In Shaper of God: apple valley autonomy, American Artist celebrates the legacy of one of the most inventive science fiction writers in contemporary literature, Octavia E. Butler. This exhibition of sculpture and drawings is part of the artist’s multiyear effort of activations and reflects their complex engagement with the Butler archive at the Huntington Library in San Marino, California, which houses over 8,000 objects donated by Butler after her passing in 2006.
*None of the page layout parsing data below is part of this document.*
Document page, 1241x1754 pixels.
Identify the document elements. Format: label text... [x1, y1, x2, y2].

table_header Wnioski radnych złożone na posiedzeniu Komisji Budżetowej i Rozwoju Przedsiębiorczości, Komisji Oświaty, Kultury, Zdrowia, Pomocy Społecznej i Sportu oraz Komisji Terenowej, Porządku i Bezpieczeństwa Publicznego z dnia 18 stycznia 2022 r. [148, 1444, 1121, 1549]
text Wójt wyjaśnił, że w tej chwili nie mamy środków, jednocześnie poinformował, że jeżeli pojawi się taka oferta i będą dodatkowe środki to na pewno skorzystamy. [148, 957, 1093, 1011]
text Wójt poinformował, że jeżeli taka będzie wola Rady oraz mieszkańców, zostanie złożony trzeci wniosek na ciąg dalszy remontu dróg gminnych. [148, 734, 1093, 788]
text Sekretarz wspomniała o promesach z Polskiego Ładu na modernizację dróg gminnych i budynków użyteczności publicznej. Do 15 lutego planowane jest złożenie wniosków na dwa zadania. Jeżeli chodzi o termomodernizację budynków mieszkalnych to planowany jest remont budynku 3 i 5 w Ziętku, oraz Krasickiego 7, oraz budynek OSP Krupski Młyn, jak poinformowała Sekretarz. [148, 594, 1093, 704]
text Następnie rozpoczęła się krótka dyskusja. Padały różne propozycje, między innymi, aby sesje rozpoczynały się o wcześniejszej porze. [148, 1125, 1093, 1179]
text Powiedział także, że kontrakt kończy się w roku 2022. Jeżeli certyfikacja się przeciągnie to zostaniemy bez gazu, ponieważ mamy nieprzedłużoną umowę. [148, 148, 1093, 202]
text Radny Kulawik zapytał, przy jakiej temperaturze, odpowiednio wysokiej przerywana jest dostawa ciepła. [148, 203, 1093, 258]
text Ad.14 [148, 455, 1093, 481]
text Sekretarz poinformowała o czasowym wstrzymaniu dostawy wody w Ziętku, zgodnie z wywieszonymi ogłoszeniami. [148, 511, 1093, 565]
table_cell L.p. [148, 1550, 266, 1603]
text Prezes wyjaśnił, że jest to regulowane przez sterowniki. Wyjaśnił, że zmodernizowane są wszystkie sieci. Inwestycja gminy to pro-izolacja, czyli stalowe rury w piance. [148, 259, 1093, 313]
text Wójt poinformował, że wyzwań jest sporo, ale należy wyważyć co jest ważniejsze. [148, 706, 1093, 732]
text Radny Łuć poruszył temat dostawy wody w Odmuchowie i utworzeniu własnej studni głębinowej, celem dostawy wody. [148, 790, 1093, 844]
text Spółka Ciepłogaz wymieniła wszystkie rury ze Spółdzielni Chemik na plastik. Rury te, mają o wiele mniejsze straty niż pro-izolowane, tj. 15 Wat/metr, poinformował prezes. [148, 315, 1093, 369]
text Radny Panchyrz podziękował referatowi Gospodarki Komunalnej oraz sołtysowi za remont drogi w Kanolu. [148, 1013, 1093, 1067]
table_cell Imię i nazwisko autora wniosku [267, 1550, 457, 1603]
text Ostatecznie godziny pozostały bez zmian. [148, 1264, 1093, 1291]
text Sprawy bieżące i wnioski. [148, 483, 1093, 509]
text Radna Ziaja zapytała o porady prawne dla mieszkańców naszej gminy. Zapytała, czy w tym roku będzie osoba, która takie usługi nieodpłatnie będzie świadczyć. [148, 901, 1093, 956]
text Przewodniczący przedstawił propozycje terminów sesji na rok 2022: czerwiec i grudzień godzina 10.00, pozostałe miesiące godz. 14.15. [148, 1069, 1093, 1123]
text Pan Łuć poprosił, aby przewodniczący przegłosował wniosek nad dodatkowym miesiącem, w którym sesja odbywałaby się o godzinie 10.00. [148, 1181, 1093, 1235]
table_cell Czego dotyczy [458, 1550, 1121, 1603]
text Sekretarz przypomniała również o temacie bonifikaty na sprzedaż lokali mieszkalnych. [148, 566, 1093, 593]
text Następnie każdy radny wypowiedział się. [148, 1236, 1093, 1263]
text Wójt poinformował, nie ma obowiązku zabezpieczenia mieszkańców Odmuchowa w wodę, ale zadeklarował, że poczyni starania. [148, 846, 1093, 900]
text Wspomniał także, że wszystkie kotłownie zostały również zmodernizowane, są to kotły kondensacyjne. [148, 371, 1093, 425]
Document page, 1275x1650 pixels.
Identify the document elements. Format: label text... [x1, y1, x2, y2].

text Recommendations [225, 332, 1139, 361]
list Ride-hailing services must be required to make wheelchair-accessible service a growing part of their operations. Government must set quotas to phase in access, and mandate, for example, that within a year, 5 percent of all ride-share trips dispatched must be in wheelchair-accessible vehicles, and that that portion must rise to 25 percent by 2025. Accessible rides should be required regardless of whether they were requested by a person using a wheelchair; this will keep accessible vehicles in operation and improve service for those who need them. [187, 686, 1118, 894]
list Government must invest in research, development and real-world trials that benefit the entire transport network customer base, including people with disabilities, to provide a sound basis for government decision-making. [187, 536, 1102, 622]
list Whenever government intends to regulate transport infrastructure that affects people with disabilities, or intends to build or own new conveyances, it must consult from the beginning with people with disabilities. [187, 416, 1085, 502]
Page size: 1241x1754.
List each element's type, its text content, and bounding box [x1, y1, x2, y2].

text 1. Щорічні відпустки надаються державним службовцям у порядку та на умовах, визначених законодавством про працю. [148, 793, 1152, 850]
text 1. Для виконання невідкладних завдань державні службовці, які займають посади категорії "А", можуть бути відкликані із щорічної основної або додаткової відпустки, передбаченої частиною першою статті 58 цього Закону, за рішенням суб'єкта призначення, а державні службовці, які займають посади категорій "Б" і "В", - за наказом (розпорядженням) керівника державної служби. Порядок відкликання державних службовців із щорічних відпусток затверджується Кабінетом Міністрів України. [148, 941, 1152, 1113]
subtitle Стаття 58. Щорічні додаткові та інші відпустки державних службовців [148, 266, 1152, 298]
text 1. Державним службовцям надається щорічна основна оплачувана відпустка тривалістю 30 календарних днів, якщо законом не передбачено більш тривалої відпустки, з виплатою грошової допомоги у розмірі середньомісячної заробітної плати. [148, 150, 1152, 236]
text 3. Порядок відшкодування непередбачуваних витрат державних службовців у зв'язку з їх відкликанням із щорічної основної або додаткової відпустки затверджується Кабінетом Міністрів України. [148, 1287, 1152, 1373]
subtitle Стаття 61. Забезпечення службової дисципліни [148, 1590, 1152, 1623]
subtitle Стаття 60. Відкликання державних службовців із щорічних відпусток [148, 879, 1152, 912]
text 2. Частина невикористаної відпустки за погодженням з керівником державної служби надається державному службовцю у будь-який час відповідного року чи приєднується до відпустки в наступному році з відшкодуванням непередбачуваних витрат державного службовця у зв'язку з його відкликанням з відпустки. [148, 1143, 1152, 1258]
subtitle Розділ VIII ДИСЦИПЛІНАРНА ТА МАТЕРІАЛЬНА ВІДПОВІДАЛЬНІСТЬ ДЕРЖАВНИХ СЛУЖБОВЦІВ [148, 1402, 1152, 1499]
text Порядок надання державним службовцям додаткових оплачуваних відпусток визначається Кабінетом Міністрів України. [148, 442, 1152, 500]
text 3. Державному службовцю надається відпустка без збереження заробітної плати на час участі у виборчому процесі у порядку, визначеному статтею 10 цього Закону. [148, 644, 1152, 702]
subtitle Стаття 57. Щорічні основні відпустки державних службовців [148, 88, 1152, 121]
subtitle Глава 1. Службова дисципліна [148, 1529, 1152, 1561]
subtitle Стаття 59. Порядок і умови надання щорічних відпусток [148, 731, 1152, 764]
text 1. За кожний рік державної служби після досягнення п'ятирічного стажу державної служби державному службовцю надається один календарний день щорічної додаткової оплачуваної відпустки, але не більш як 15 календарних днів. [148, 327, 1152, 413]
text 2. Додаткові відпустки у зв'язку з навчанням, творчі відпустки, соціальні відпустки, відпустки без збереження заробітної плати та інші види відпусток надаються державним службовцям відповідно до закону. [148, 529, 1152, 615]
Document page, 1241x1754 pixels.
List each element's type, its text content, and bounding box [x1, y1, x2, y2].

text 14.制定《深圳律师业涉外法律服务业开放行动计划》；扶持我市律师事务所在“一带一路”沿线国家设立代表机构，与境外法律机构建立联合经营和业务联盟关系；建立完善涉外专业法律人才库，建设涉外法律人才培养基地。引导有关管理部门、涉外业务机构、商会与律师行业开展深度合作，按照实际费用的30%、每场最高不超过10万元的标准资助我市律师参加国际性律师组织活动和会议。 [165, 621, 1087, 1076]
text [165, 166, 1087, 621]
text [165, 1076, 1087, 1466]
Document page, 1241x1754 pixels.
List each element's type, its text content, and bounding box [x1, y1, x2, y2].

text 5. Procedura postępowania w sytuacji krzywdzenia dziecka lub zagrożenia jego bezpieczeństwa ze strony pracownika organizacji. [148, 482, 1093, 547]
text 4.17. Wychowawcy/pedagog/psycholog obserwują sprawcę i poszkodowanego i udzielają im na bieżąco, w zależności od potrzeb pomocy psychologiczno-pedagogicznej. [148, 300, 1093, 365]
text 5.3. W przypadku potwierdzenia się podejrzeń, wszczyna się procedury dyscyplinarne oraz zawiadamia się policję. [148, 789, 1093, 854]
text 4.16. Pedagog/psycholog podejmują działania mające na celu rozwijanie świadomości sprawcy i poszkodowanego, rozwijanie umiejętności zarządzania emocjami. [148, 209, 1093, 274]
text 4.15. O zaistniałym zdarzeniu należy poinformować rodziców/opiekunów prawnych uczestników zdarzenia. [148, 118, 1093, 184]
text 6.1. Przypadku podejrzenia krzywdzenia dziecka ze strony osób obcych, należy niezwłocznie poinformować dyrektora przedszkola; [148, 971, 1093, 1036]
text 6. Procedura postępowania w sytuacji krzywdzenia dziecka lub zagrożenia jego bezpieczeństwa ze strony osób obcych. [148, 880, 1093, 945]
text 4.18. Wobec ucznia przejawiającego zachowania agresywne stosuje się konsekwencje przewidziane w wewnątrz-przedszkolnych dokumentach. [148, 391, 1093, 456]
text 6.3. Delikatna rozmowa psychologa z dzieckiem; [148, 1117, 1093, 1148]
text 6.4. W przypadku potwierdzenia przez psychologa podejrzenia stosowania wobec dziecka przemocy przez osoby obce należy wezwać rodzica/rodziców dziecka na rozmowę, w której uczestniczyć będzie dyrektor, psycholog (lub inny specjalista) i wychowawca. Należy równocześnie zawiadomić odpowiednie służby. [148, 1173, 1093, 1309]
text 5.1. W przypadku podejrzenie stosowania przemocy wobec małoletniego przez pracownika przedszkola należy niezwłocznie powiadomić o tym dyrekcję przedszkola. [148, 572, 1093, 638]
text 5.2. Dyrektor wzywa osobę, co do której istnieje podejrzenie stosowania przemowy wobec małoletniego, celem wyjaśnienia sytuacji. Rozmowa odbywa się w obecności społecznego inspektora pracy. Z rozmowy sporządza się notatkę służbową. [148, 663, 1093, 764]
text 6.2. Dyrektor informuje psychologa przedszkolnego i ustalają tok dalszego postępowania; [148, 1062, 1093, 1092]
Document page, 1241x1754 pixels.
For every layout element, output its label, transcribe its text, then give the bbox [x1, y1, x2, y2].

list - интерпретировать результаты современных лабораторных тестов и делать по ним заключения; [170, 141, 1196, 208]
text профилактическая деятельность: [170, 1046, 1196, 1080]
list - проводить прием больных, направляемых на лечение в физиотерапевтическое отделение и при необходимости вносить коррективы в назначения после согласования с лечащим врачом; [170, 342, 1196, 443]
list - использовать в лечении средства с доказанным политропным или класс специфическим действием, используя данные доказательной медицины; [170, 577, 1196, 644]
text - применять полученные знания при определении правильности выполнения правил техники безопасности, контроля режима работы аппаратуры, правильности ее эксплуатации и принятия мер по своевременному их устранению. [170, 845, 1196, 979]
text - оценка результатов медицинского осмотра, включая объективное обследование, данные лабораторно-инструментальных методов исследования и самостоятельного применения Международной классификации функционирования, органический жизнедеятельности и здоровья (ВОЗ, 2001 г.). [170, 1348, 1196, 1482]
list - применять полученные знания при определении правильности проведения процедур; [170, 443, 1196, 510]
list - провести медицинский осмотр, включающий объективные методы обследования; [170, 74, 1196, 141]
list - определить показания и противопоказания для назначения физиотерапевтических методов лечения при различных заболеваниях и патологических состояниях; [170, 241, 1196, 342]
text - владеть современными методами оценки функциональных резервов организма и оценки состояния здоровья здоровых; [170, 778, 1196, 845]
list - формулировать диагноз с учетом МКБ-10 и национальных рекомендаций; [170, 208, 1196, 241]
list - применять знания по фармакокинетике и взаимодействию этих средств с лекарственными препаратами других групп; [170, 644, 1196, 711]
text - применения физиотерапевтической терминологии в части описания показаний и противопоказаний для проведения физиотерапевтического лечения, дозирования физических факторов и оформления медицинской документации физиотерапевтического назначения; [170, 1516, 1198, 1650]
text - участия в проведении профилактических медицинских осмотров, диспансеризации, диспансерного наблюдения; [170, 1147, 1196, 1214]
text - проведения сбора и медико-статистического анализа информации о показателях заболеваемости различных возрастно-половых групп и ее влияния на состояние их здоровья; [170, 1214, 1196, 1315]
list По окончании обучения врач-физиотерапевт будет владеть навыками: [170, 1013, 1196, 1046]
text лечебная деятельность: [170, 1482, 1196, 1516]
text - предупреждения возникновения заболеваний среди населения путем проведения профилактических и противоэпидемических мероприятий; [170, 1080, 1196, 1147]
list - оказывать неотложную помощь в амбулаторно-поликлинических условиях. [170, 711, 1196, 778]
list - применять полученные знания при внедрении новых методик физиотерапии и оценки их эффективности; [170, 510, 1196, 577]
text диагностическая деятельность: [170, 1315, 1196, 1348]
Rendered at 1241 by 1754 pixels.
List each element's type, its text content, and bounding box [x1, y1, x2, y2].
American Artist, who was born and raised in Altadena, California, and legally changed their name in 2013, focused their research for this exhibition on Butler’s matrilineal heritage, with specific attention to her mother, Octavia M. Butler, who worked as a domestic in Pasadena in the mid-twentieth century; and Butler’s grandmother, Estella Butler, who owned a chicken ranch outside of Los Angeles in Apple Valley, California, in the early twentieth century. Despite modest means and intersecting oppressions, Butler’s mother and grandmother helped propel the young writer into a self-sustaining career as a renowned novelist. In the artworks on view, American Artist not only celebrates the prolific work that Butler produced from the 1960s to 2006, but also calls attention to these invisible familial supports that enabled her prolific practice.
American Artist | Shaper of God: apple valley autonomy is curated by Taylor Renee Aldridge, independent curator and Executive Director, Modern Ancient Brown Foundation.